REQUEST: Line by line, repeat the data below exactly, beginning at the first line and ending at the line with "mountains and other". Omit pictures.

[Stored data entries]
##############################

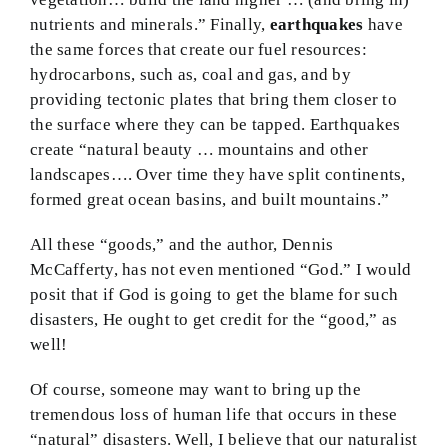
nutrients and minerals.” Finally,
earthquakes
have
the same forces that create our fuel resources:
hydrocarbons, such as, coal and gas, and by
providing tectonic plates that bring them closer to
the surface where they can be tapped. Earthquakes
create “natural beauty … mountains and other
landscapes…. Over time they have split continents,
formed great ocean basins, and built mountains.”
All these “goods,” and the author, Dennis
McCafferty, has not even mentioned “God.” I would
posit that if God is going to get the blame for such
disasters, He ought to get credit for the “good,” as
well!
Of course, someone may want to bring up the
tremendous loss of human life that occurs in these
“natural” disasters. Well, I believe that our naturalist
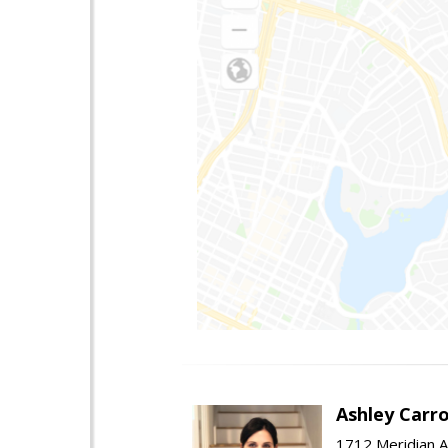
Ashley Carro
1712 Meridian A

##############################

RESPONSE TO THIS TASK:
nutrients and minerals.” Finally,
earthquakes
have
the same forces that create our fuel resources:
hydrocarbons, such as, coal and gas, and by
providing tectonic plates that bring them closer to
the surface where they can be tapped. Earthquakes
create “natural beauty … mountains and other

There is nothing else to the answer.